=== Section Start ===
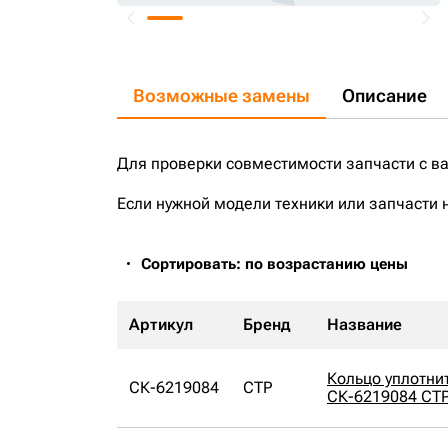
Возможные замены
Описание
Для проверки совместимости запчасти с в
Если нужной модели техники или запчасти 
Сортировать: по возрастанию цены
Артикул
Бренд
Название
Кольцо уплотнит
СК-6219084
CTP
СК-6219084 CT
=== Section End ===
Directive — Rewrite the lines above with "Бренд" changed to "Производитель" and everything else left as it is. Omit the pictures from your answer.

Response area —
Возможные замены
Описание
Для проверки совместимости запчасти с в
Если нужной модели техники или запчасти 
Сортировать: по возрастанию цены
Артикул
Производитель
Название
Кольцо уплотнит
СК-6219084
CTP
СК-6219084 CT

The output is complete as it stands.